• _PROVIDED INFORMATION_
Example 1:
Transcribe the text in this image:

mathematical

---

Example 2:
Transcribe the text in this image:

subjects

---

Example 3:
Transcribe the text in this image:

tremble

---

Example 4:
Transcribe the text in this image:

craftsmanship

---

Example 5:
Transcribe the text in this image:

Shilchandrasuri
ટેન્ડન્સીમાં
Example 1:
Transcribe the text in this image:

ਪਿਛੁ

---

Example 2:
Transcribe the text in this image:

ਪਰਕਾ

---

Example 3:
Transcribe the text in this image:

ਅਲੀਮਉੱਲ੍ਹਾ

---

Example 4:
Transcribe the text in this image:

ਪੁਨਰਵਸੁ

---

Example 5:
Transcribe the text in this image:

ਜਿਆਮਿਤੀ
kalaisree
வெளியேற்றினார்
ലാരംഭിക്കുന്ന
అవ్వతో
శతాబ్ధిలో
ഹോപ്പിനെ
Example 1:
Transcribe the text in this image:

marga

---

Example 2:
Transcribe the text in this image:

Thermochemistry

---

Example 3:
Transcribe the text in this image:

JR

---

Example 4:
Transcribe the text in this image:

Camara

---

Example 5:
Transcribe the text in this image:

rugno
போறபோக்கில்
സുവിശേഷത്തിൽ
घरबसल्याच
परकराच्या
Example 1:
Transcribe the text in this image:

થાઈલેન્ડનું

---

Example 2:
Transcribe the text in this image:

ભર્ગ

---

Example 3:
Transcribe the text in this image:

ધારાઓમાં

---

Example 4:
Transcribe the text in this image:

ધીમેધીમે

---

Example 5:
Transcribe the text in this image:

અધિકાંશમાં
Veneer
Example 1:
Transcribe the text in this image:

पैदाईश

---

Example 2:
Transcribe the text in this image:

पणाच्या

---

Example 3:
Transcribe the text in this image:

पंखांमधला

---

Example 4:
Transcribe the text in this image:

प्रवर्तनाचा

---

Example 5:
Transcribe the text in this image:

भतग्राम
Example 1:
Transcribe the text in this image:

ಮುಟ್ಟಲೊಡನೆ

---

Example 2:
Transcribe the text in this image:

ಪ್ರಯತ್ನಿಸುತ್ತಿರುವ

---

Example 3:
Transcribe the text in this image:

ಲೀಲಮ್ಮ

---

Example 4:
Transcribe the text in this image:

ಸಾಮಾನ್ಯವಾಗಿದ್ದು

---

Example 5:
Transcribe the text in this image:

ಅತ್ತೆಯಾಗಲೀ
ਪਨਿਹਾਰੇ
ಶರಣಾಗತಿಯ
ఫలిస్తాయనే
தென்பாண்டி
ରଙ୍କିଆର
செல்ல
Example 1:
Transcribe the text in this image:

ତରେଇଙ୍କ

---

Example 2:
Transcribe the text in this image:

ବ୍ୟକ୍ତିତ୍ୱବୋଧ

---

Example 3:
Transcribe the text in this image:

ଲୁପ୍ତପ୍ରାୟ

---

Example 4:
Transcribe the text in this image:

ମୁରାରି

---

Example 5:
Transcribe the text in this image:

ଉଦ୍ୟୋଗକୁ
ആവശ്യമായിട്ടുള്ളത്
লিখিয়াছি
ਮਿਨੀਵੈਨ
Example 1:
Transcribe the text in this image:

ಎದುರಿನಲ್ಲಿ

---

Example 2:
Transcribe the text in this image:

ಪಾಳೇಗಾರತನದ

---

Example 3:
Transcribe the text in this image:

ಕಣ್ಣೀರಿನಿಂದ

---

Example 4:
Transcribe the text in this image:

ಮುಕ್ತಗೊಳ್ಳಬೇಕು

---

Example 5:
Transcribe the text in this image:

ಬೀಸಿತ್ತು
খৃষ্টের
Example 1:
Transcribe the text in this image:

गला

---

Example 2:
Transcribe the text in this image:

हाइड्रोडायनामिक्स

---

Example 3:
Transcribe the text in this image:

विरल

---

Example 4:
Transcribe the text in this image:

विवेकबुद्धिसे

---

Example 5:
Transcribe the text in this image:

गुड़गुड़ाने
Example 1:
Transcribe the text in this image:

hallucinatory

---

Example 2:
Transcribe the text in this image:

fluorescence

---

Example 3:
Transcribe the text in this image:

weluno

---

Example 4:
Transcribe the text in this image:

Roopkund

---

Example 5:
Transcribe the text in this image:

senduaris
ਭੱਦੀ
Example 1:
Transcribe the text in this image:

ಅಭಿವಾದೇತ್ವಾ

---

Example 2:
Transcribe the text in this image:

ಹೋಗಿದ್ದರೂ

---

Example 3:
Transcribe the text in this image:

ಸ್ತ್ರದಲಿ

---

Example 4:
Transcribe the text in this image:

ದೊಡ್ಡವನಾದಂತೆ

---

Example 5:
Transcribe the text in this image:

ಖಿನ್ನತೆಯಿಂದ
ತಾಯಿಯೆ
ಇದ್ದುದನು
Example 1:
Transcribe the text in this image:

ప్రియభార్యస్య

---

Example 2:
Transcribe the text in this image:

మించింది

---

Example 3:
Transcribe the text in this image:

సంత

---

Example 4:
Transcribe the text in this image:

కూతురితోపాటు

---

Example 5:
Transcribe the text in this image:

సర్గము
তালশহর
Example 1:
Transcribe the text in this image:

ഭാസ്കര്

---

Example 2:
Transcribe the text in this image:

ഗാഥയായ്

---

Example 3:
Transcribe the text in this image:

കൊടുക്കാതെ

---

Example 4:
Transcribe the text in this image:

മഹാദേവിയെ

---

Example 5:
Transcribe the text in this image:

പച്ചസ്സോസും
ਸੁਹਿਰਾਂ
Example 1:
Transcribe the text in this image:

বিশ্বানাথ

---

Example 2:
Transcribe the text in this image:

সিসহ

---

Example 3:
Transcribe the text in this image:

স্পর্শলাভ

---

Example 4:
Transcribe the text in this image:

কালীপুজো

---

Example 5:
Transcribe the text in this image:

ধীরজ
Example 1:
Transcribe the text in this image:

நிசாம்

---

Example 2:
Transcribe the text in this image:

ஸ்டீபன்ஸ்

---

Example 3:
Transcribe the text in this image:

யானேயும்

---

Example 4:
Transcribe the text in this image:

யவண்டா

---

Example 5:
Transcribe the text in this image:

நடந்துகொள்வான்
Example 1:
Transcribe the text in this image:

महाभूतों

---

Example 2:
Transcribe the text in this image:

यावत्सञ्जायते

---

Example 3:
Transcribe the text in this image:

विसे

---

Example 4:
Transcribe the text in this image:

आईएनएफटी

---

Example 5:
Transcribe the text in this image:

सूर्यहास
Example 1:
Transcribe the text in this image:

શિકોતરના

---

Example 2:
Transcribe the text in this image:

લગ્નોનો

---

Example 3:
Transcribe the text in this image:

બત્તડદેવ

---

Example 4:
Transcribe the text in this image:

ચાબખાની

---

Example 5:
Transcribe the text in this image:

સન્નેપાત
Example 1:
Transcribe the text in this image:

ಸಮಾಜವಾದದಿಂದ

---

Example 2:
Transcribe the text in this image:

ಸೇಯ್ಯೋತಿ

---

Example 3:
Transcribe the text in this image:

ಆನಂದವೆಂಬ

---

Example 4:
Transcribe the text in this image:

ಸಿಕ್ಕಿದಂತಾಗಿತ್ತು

• _EXERCISE_
A precise copy of all the records is needed.

• _YOUR SOLUTION_
Example 1:
Transcribe the text in this image:

mathematical

---

Example 2:
Transcribe the text in this image:

subjects

---

Example 3:
Transcribe the text in this image:

tremble

---

Example 4:
Transcribe the text in this image:

craftsmanship

---

Example 5:
Transcribe the text in this image:

Shilchandrasuri
ટેન્ડન્સીમાં
Example 1:
Transcribe the text in this image:

ਪਿਛੁ

---

Example 2:
Transcribe the text in this image:

ਪਰਕਾ

---

Example 3:
Transcribe the text in this image:

ਅਲੀਮਉੱਲ੍ਹਾ

---

Example 4:
Transcribe the text in this image:

ਪੁਨਰਵਸੁ

---

Example 5:
Transcribe the text in this image:

ਜਿਆਮਿਤੀ
kalaisree
வெளியேற்றினார்
ലാരംഭിക്കുന്ന
అవ్వతో
శతాబ్ధిలో
ഹോപ്പിനെ
Example 1:
Transcribe the text in this image:

marga

---

Example 2:
Transcribe the text in this image:

Thermochemistry

---

Example 3:
Transcribe the text in this image:

JR

---

Example 4:
Transcribe the text in this image:

Camara

---

Example 5:
Transcribe the text in this image:

rugno
போறபோக்கில்
സുവിശേഷത്തിൽ
घरबसल्याच
परकराच्या
Example 1:
Transcribe the text in this image:

થાઈલેન્ડનું

---

Example 2:
Transcribe the text in this image:

ભર્ગ

---

Example 3:
Transcribe the text in this image:

ધારાઓમાં

---

Example 4:
Transcribe the text in this image:

ધીમેધીમે

---

Example 5:
Transcribe the text in this image:

અધિકાંશમાં
Veneer
Example 1:
Transcribe the text in this image:

पैदाईश

---

Example 2:
Transcribe the text in this image:

पणाच्या

---

Example 3:
Transcribe the text in this image:

पंखांमधला

---

Example 4:
Transcribe the text in this image:

प्रवर्तनाचा

---

Example 5:
Transcribe the text in this image:

भतग्राम
Example 1:
Transcribe the text in this image:

ಮುಟ್ಟಲೊಡನೆ

---

Example 2:
Transcribe the text in this image:

ಪ್ರಯತ್ನಿಸುತ್ತಿರುವ

---

Example 3:
Transcribe the text in this image:

ಲೀಲಮ್ಮ

---

Example 4:
Transcribe the text in this image:

ಸಾಮಾನ್ಯವಾಗಿದ್ದು

---

Example 5:
Transcribe the text in this image:

ಅತ್ತೆಯಾಗಲೀ
ਪਨਿਹਾਰੇ
ಶರಣಾಗತಿಯ
ఫలిస్తాయనే
தென்பாண்டி
ରଙ୍କିଆର
செல்ல
Example 1:
Transcribe the text in this image:

ତରେଇଙ୍କ

---

Example 2:
Transcribe the text in this image:

ବ୍ୟକ୍ତିତ୍ୱବୋଧ

---

Example 3:
Transcribe the text in this image:

ଲୁପ୍ତପ୍ରାୟ

---

Example 4:
Transcribe the text in this image:

ମୁରାରି

---

Example 5:
Transcribe the text in this image:

ଉଦ୍ୟୋଗକୁ
ആവശ്യമായിട്ടുള്ളത്
লিখিয়াছি
ਮਿਨੀਵੈਨ
Example 1:
Transcribe the text in this image:

ಎದುರಿನಲ್ಲಿ

---

Example 2:
Transcribe the text in this image:

ಪಾಳೇಗಾರತನದ

---

Example 3:
Transcribe the text in this image:

ಕಣ್ಣೀರಿನಿಂದ

---

Example 4:
Transcribe the text in this image:

ಮುಕ್ತಗೊಳ್ಳಬೇಕು

---

Example 5:
Transcribe the text in this image:

ಬೀಸಿತ್ತು
খৃষ্টের
Example 1:
Transcribe the text in this image:

गला

---

Example 2:
Transcribe the text in this image:

हाइड्रोडायनामिक्स

---

Example 3:
Transcribe the text in this image:

विरल

---

Example 4:
Transcribe the text in this image:

विवेकबुद्धिसे

---

Example 5:
Transcribe the text in this image:

गुड़गुड़ाने
Example 1:
Transcribe the text in this image:

hallucinatory

---

Example 2:
Transcribe the text in this image:

fluorescence

---

Example 3:
Transcribe the text in this image:

weluno

---

Example 4:
Transcribe the text in this image:

Roopkund

---

Example 5:
Transcribe the text in this image:

senduaris
ਭੱਦੀ
Example 1:
Transcribe the text in this image:

ಅಭಿವಾದೇತ್ವಾ

---

Example 2:
Transcribe the text in this image:

ಹೋಗಿದ್ದರೂ

---

Example 3:
Transcribe the text in this image:

ಸ್ತ್ರದಲಿ

---

Example 4:
Transcribe the text in this image:

ದೊಡ್ಡವನಾದಂತೆ

---

Example 5:
Transcribe the text in this image:

ಖಿನ್ನತೆಯಿಂದ
ತಾಯಿಯೆ
ಇದ್ದುದನು
Example 1:
Transcribe the text in this image:

ప్రియభార్యస్య

---

Example 2:
Transcribe the text in this image:

మించింది

---

Example 3:
Transcribe the text in this image:

సంత

---

Example 4:
Transcribe the text in this image:

కూతురితోపాటు

---

Example 5:
Transcribe the text in this image:

సర్గము
তালশহর
Example 1:
Transcribe the text in this image:

ഭാസ്കര്

---

Example 2:
Transcribe the text in this image:

ഗാഥയായ്

---

Example 3:
Transcribe the text in this image:

കൊടുക്കാതെ

---

Example 4:
Transcribe the text in this image:

മഹാദേവിയെ

---

Example 5:
Transcribe the text in this image:

പച്ചസ്സോസും
ਸੁਹਿਰਾਂ
Example 1:
Transcribe the text in this image:

বিশ্বানাথ

---

Example 2:
Transcribe the text in this image:

সিসহ

---

Example 3:
Transcribe the text in this image:

স্পর্শলাভ

---

Example 4:
Transcribe the text in this image:

কালীপুজো

---

Example 5:
Transcribe the text in this image:

ধীরজ
Example 1:
Transcribe the text in this image:

நிசாம்

---

Example 2:
Transcribe the text in this image:

ஸ்டீபன்ஸ்

---

Example 3:
Transcribe the text in this image:

யானேயும்

---

Example 4:
Transcribe the text in this image:

யவண்டா

---

Example 5:
Transcribe the text in this image:

நடந்துகொள்வான்
Example 1:
Transcribe the text in this image:

महाभूतों

---

Example 2:
Transcribe the text in this image:

यावत्सञ्जायते

---

Example 3:
Transcribe the text in this image:

विसे

---

Example 4:
Transcribe the text in this image:

आईएनएफटी

---

Example 5:
Transcribe the text in this image:

सूर्यहास
Example 1:
Transcribe the text in this image:

શિકોતરના

---

Example 2:
Transcribe the text in this image:

લગ્નોનો

---

Example 3:
Transcribe the text in this image:

બત્તડદેવ

---

Example 4:
Transcribe the text in this image:

ચાબખાની

---

Example 5:
Transcribe the text in this image:

સન્નેપાત
Example 1:
Transcribe the text in this image:

ಸಮಾಜವಾದದಿಂದ

---

Example 2:
Transcribe the text in this image:

ಸೇಯ್ಯೋತಿ

---

Example 3:
Transcribe the text in this image:

ಆನಂದವೆಂಬ

---

Example 4:
Transcribe the text in this image:

ಸಿಕ್ಕಿದಂತಾಗಿತ್ತು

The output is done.